Stimuli-responsive hybrid materials that combine the dynamic nature self-assembled organic nanostructures, unique photophysical properties of inorganic materials, and molecular recognition capability of biopolymers can provide sophisticated nanoarchitectures with unprecedented functions. In this report, infrared (IR)-responsive self-assembled peptide-carbon nanotube (CNT) hybrids that enable the spatiotemporal control of bioactive ligand multivalency and subsequent human neural stem cell (hNSC) differentiation are reported. The switching between the ligand presented and hidden states was controlled via IR-induced photothermal heating of CNTs, followed by the shrinkage of the thermoresponsive dendrimers that exhibited lower critical solution temperature (LCST) behavior. The control of the ligand spacing via molecular coassembly and IR-triggered ligand presentation promoted the sequential events of integrin receptor clustering and the differentiation of hNSCs into electrophysiologically functional neurons. Therefore, the combination of our nanohybrid with biomaterial scaffolds may be able to further improve effectiveness, durability, and functionality of the nanohybrid systems for spatiotemporal control of stem cell differentiation. Moreover, these responsive hybrids with remote-controllable functions can be developed as therapeutics for the treatment of neuronal disorders and as materials for the smart control of cell function.

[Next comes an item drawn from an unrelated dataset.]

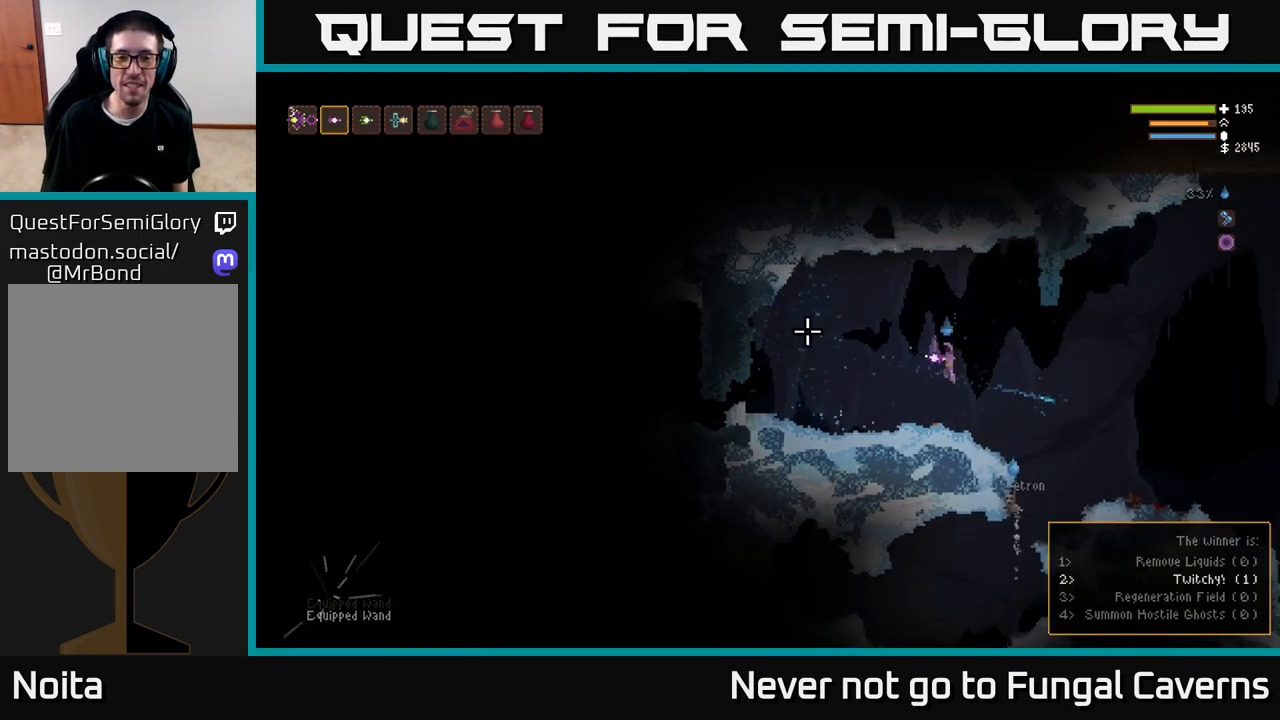
{"buttons": [], "left_stick": "left", "right_stick": "left", "events": [[417, "left_stick", "left"]]}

Bibliographical noteFunding Information:
This work was supported by grants from the National Research Foundation (NRF) of Korea (Grants 2014R1A2A1A11050359, 2014M3A7B4051594, and 2015R1A2A1A15053771), the Korea Health Technology R&D Project (Grant HI14C1588) funded by the Ministry of Health and Welfare, and Yonsei University Future-Leading Research Initiative.
© 2016 American Chemical Society.
All Science Journal Classification (ASJC) codes
- Materials Science(all)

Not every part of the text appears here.